Cheever_ A Life - Blake Bailey [230]
When Susan announced—a year after Tuskegee—that she would spend the summer working for civil rights in Jackson, Mississippi, Cheever did not conceal his exasperation. “The children are home but Susie goes off to Mississippi next week to teach and be stoned,” he wrote Maxwell. “It will be miserable and dangerous.” He attributed her zeal to a “rampant” blood strain originating with such abolitionist forebears as his “great uncle Ebenezer” (Thomas Butler rather, who may or may not have been persecuted by copperheads in Newbury-port). In fact, his feelings on this point were even more tortured than usual. At night he lay awake sensing Susan was in danger, and wondering whether he should brave a trip south (“with my numerous phobias”) and charm the local peckerwoods while absconding with his daughter—who soon phoned, in any case, asking for $350 in emergency funds, which Cheever promptly wired from White Plains. Likewise, when Ben went off to Antioch College in 1967, and did a few de rigueur days in the Cincinnati jail because of his part in an antiwar protest, Cheever was “proud of him” and managed to persuade the Western Union office to stay open late while he raised nine hundred dollars in cash for bail. Later, he claimed to have refused an invitation to give a speech in Cincinnati (“I told them I would not make a potholder in the city that had arrested my eldest son”), but more often than not he found his children's posturing a bit much: “As for Ben he was reclassified i-A on Friday,” he wrote, shortly after the Cincinnati incident. “Susie was particularly incensed and wanted to send him to Stockholm on the next plane. … I went to the draft board on Monday where the reclassification was declared a clerical error. Ben goes his feckless way.”
The times were changing at such a rapid rate, though, that even Cheever's sixty-one-year-old brother was becoming part of the Scene. After two years of sobriety, Fred moved to Boulder, Colorado, in the fall of 1966 to be with his estranged wife and three of their children, who'd originally gone west to get away from him, but now found him delightful. Ann had scarcely known her father as a sober man, and was struck by how “knowledgeable and compassionate” he was: he liked to “rap” (his word) about the thriving counterculture in Boulder, and meanwhile he bought a motorcycle and dumped his wizened, chainsmoking wife for a thirty-five-year-old physicist named Sabine, for whose benefit he got monkey-gland injections.

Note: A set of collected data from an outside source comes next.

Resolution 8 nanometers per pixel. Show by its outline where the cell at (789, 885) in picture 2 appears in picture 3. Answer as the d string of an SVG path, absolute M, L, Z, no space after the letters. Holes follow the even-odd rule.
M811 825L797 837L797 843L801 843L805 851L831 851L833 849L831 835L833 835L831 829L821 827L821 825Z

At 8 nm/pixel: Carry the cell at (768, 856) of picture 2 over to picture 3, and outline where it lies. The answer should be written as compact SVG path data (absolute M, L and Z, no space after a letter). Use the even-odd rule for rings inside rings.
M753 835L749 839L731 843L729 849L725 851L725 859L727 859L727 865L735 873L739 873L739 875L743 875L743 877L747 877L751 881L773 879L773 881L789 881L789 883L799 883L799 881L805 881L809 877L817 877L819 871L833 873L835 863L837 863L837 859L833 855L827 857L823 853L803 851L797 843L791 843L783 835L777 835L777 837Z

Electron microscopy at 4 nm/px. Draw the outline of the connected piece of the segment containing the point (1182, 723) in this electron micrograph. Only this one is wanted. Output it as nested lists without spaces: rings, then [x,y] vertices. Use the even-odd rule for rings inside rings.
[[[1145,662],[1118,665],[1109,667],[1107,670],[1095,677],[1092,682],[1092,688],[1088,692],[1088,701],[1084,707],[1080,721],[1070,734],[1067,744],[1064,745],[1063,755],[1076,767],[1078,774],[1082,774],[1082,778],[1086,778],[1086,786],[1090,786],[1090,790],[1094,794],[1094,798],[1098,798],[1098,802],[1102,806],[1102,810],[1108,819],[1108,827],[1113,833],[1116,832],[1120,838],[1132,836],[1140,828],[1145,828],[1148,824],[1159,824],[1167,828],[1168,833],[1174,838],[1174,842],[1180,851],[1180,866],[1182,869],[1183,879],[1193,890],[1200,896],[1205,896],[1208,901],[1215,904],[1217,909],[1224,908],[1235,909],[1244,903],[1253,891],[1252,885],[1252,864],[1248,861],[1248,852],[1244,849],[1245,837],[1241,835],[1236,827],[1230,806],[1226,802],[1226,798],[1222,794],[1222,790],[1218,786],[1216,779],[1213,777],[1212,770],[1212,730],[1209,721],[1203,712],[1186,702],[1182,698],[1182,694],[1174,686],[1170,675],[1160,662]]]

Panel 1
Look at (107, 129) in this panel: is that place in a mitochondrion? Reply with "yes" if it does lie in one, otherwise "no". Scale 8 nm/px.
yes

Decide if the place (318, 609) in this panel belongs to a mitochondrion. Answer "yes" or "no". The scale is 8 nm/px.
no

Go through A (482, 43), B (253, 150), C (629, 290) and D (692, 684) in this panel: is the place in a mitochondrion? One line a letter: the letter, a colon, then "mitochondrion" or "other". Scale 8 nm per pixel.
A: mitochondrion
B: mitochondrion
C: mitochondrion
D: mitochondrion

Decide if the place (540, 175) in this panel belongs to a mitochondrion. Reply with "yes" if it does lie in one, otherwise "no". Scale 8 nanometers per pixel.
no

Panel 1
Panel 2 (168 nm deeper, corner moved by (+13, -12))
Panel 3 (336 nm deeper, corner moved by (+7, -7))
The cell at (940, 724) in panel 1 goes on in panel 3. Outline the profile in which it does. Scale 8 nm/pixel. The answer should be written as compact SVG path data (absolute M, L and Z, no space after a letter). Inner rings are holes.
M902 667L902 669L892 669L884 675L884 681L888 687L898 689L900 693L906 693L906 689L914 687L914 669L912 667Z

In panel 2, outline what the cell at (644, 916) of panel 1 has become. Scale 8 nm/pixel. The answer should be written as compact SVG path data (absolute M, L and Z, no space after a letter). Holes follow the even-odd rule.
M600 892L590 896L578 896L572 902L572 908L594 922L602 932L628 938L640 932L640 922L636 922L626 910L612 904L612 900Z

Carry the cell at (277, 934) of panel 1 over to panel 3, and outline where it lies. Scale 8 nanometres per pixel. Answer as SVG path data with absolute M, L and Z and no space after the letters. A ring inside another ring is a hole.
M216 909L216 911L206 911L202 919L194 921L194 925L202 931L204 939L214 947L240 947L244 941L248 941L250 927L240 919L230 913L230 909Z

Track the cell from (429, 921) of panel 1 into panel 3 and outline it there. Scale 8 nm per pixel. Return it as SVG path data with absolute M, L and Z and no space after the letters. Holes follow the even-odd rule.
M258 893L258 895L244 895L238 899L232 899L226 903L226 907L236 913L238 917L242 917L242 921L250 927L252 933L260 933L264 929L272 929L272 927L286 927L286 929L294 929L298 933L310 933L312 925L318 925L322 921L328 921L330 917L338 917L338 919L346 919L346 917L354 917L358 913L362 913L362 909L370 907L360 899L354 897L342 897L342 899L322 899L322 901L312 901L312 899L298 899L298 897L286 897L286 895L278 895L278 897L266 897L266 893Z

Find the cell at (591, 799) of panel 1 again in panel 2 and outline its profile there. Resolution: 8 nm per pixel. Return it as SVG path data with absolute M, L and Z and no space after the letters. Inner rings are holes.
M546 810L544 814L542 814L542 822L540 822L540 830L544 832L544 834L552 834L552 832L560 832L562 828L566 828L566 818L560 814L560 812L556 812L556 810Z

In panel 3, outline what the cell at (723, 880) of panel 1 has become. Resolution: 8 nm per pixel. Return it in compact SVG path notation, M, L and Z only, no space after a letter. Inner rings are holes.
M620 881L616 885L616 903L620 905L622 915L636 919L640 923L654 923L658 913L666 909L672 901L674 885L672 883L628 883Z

But the more things changed the more they stayed the same, at least in one respect: “Dear Joey,” Fred wrote, not long after his arrival in Boulder. “For no explainable reason except perhaps over-exertion in moving, my bad ankle has become a problem and for the past three weeks I haven't been able to walk on it.” He'd managed to keep his PR job at a local radio station, he said, but his salary had been halved until he could return to work, and therefore he wondered if John could “underwrite [his] next two months to the tune of $1,500 or $2,000,” which would allow him to feed himself and go on paying Ann's tuition.